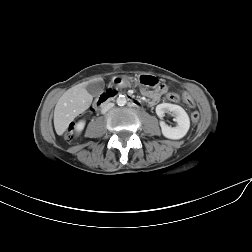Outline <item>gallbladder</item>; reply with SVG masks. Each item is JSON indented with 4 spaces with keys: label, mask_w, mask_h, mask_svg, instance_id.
Segmentation results:
<instances>
[{
    "label": "gallbladder",
    "mask_w": 252,
    "mask_h": 252,
    "mask_svg": "<svg viewBox=\"0 0 252 252\" xmlns=\"http://www.w3.org/2000/svg\"><path fill=\"white\" fill-rule=\"evenodd\" d=\"M103 87H104V85H103V83L101 81H95V82L89 83L86 86V90L92 96H97L102 92Z\"/></svg>",
    "instance_id": "obj_1"
}]
</instances>
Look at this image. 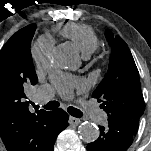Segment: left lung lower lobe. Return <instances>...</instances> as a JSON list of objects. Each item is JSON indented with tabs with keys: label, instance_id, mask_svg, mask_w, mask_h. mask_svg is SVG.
<instances>
[{
	"label": "left lung lower lobe",
	"instance_id": "obj_1",
	"mask_svg": "<svg viewBox=\"0 0 151 151\" xmlns=\"http://www.w3.org/2000/svg\"><path fill=\"white\" fill-rule=\"evenodd\" d=\"M99 128L100 136L87 145L88 151H126L133 142V135L111 123H108L106 127L99 126Z\"/></svg>",
	"mask_w": 151,
	"mask_h": 151
}]
</instances>
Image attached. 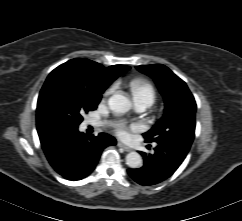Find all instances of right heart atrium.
<instances>
[{
	"instance_id": "1",
	"label": "right heart atrium",
	"mask_w": 242,
	"mask_h": 221,
	"mask_svg": "<svg viewBox=\"0 0 242 221\" xmlns=\"http://www.w3.org/2000/svg\"><path fill=\"white\" fill-rule=\"evenodd\" d=\"M113 91H114V87H110L107 89L105 94L108 95V94L112 93Z\"/></svg>"
}]
</instances>
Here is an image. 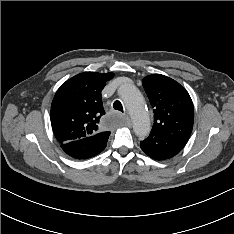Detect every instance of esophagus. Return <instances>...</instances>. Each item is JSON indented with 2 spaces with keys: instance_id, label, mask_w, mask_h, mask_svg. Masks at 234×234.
<instances>
[{
  "instance_id": "34e87169",
  "label": "esophagus",
  "mask_w": 234,
  "mask_h": 234,
  "mask_svg": "<svg viewBox=\"0 0 234 234\" xmlns=\"http://www.w3.org/2000/svg\"><path fill=\"white\" fill-rule=\"evenodd\" d=\"M124 119H125V122L127 125L131 124V120H130V117L128 115H124Z\"/></svg>"
}]
</instances>
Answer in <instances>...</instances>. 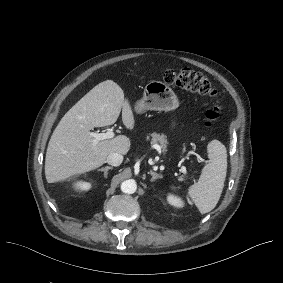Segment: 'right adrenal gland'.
Returning <instances> with one entry per match:
<instances>
[{
    "label": "right adrenal gland",
    "mask_w": 283,
    "mask_h": 283,
    "mask_svg": "<svg viewBox=\"0 0 283 283\" xmlns=\"http://www.w3.org/2000/svg\"><path fill=\"white\" fill-rule=\"evenodd\" d=\"M110 169L112 170L113 167L106 166V167H104V168L98 169V171L104 172V177L107 178V177H108V170H110Z\"/></svg>",
    "instance_id": "right-adrenal-gland-1"
}]
</instances>
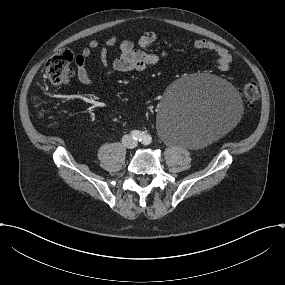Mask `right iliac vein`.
I'll return each instance as SVG.
<instances>
[{
  "mask_svg": "<svg viewBox=\"0 0 285 285\" xmlns=\"http://www.w3.org/2000/svg\"><path fill=\"white\" fill-rule=\"evenodd\" d=\"M130 140V137L129 136H124L123 138V142L125 143L126 141H129Z\"/></svg>",
  "mask_w": 285,
  "mask_h": 285,
  "instance_id": "obj_1",
  "label": "right iliac vein"
}]
</instances>
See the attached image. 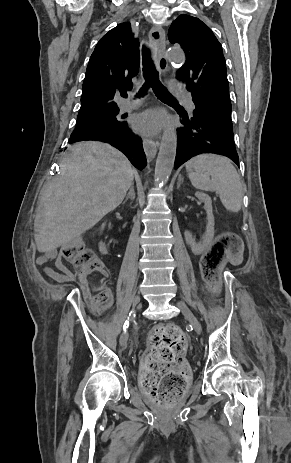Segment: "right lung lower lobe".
Returning <instances> with one entry per match:
<instances>
[{"instance_id":"98d812e1","label":"right lung lower lobe","mask_w":291,"mask_h":463,"mask_svg":"<svg viewBox=\"0 0 291 463\" xmlns=\"http://www.w3.org/2000/svg\"><path fill=\"white\" fill-rule=\"evenodd\" d=\"M84 140H97L111 144L125 154L139 170H142L147 165L142 140L130 131L127 122H122L117 126L101 127L71 135L69 143Z\"/></svg>"}]
</instances>
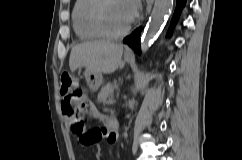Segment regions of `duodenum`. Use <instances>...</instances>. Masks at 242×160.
<instances>
[{"mask_svg":"<svg viewBox=\"0 0 242 160\" xmlns=\"http://www.w3.org/2000/svg\"><path fill=\"white\" fill-rule=\"evenodd\" d=\"M104 124L107 129H112L115 127V119L112 117H105L104 118Z\"/></svg>","mask_w":242,"mask_h":160,"instance_id":"obj_1","label":"duodenum"}]
</instances>
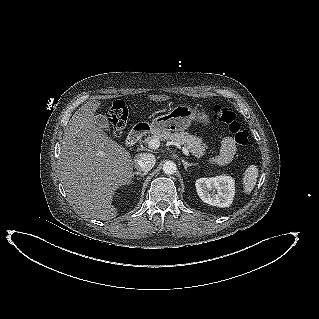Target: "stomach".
I'll use <instances>...</instances> for the list:
<instances>
[{"mask_svg": "<svg viewBox=\"0 0 319 319\" xmlns=\"http://www.w3.org/2000/svg\"><path fill=\"white\" fill-rule=\"evenodd\" d=\"M193 121L209 123L206 112L193 105L181 103L172 107L165 115L154 118L151 128L154 132H182L188 129Z\"/></svg>", "mask_w": 319, "mask_h": 319, "instance_id": "0dacf381", "label": "stomach"}]
</instances>
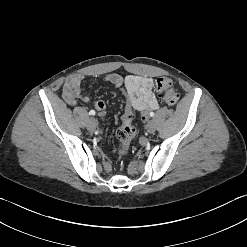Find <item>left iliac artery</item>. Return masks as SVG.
Returning a JSON list of instances; mask_svg holds the SVG:
<instances>
[{
    "label": "left iliac artery",
    "mask_w": 247,
    "mask_h": 247,
    "mask_svg": "<svg viewBox=\"0 0 247 247\" xmlns=\"http://www.w3.org/2000/svg\"><path fill=\"white\" fill-rule=\"evenodd\" d=\"M153 116H154V112H151V113H150V117H153Z\"/></svg>",
    "instance_id": "1"
}]
</instances>
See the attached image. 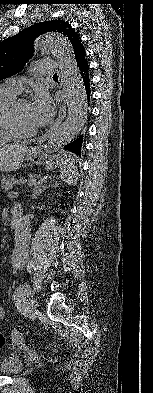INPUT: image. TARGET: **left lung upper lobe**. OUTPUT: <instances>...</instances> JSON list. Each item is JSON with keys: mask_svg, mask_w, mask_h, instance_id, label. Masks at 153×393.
<instances>
[{"mask_svg": "<svg viewBox=\"0 0 153 393\" xmlns=\"http://www.w3.org/2000/svg\"><path fill=\"white\" fill-rule=\"evenodd\" d=\"M59 32L70 40L75 57L85 52L79 34L64 20L36 23L0 42V80L21 71L33 55V41L42 33Z\"/></svg>", "mask_w": 153, "mask_h": 393, "instance_id": "1", "label": "left lung upper lobe"}]
</instances>
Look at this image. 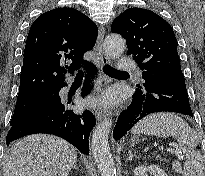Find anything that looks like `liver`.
Wrapping results in <instances>:
<instances>
[{"mask_svg": "<svg viewBox=\"0 0 205 176\" xmlns=\"http://www.w3.org/2000/svg\"><path fill=\"white\" fill-rule=\"evenodd\" d=\"M76 157V148L59 137L29 135L6 151L4 176H68Z\"/></svg>", "mask_w": 205, "mask_h": 176, "instance_id": "obj_1", "label": "liver"}]
</instances>
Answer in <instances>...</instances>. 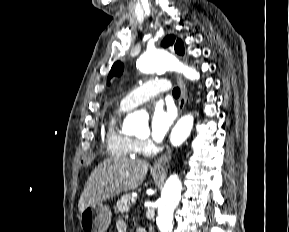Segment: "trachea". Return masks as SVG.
<instances>
[{"instance_id": "1", "label": "trachea", "mask_w": 289, "mask_h": 232, "mask_svg": "<svg viewBox=\"0 0 289 232\" xmlns=\"http://www.w3.org/2000/svg\"><path fill=\"white\" fill-rule=\"evenodd\" d=\"M172 94L174 97L178 98L180 96V89L178 87L174 88Z\"/></svg>"}]
</instances>
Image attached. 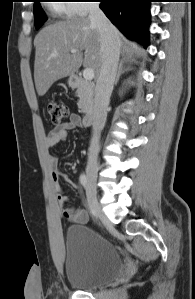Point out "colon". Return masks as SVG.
I'll return each mask as SVG.
<instances>
[{
    "label": "colon",
    "instance_id": "obj_1",
    "mask_svg": "<svg viewBox=\"0 0 195 299\" xmlns=\"http://www.w3.org/2000/svg\"><path fill=\"white\" fill-rule=\"evenodd\" d=\"M47 112L53 124L61 123L69 114L68 105L64 102L49 101L47 103Z\"/></svg>",
    "mask_w": 195,
    "mask_h": 299
}]
</instances>
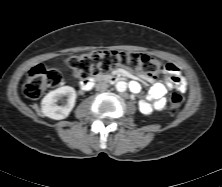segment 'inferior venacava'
Listing matches in <instances>:
<instances>
[{"mask_svg": "<svg viewBox=\"0 0 222 187\" xmlns=\"http://www.w3.org/2000/svg\"><path fill=\"white\" fill-rule=\"evenodd\" d=\"M109 87V84L106 81H100L98 82L96 89L98 91H104Z\"/></svg>", "mask_w": 222, "mask_h": 187, "instance_id": "obj_1", "label": "inferior vena cava"}]
</instances>
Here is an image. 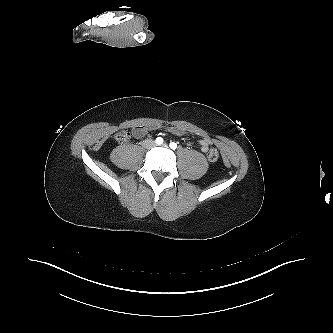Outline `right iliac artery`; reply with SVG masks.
I'll return each instance as SVG.
<instances>
[{
	"label": "right iliac artery",
	"instance_id": "right-iliac-artery-1",
	"mask_svg": "<svg viewBox=\"0 0 333 333\" xmlns=\"http://www.w3.org/2000/svg\"><path fill=\"white\" fill-rule=\"evenodd\" d=\"M155 142H156V144L161 145L163 143V138L158 137V138H156Z\"/></svg>",
	"mask_w": 333,
	"mask_h": 333
}]
</instances>
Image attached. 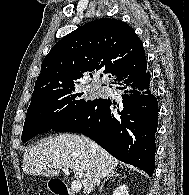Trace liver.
<instances>
[{
  "label": "liver",
  "instance_id": "1",
  "mask_svg": "<svg viewBox=\"0 0 189 195\" xmlns=\"http://www.w3.org/2000/svg\"><path fill=\"white\" fill-rule=\"evenodd\" d=\"M119 161L89 138L77 134H60L32 146L23 155V172L30 175L54 177L59 171L52 165L72 170L90 194L100 179L114 172Z\"/></svg>",
  "mask_w": 189,
  "mask_h": 195
}]
</instances>
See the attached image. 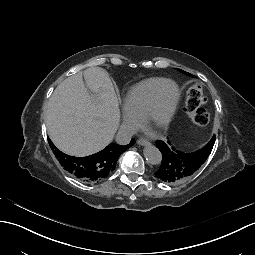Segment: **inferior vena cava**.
<instances>
[{
    "label": "inferior vena cava",
    "instance_id": "inferior-vena-cava-1",
    "mask_svg": "<svg viewBox=\"0 0 255 255\" xmlns=\"http://www.w3.org/2000/svg\"><path fill=\"white\" fill-rule=\"evenodd\" d=\"M137 133V129L131 125H121L116 136L119 144H128L131 137Z\"/></svg>",
    "mask_w": 255,
    "mask_h": 255
}]
</instances>
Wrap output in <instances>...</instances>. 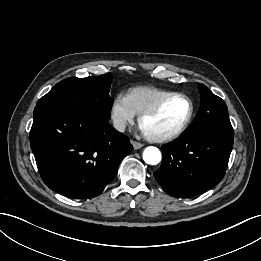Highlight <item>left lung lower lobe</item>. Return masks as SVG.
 <instances>
[{"mask_svg": "<svg viewBox=\"0 0 261 261\" xmlns=\"http://www.w3.org/2000/svg\"><path fill=\"white\" fill-rule=\"evenodd\" d=\"M234 141L232 126L183 133L162 146L154 177L172 197H192L217 185L227 169Z\"/></svg>", "mask_w": 261, "mask_h": 261, "instance_id": "0a47b994", "label": "left lung lower lobe"}]
</instances>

### Problem details
Rewrite the entries starting at the beginning and ending at the line that contains "87H104V85H103V83L101 81H95V82L89 83L86", replacing "Outline" with "Segment" and changing nothing else. Leave the pictures out of your answer.

### Solution for this task
Segment <item>gallbladder</item>; reply with SVG masks. Each item is JSON indented with 4 spaces with keys: label, mask_w, mask_h, mask_svg, instance_id.
Segmentation results:
<instances>
[{
    "label": "gallbladder",
    "mask_w": 252,
    "mask_h": 252,
    "mask_svg": "<svg viewBox=\"0 0 252 252\" xmlns=\"http://www.w3.org/2000/svg\"><path fill=\"white\" fill-rule=\"evenodd\" d=\"M103 87H104V85H103V83L101 81H95V82L89 83L86 86V90L92 96H97L102 92Z\"/></svg>",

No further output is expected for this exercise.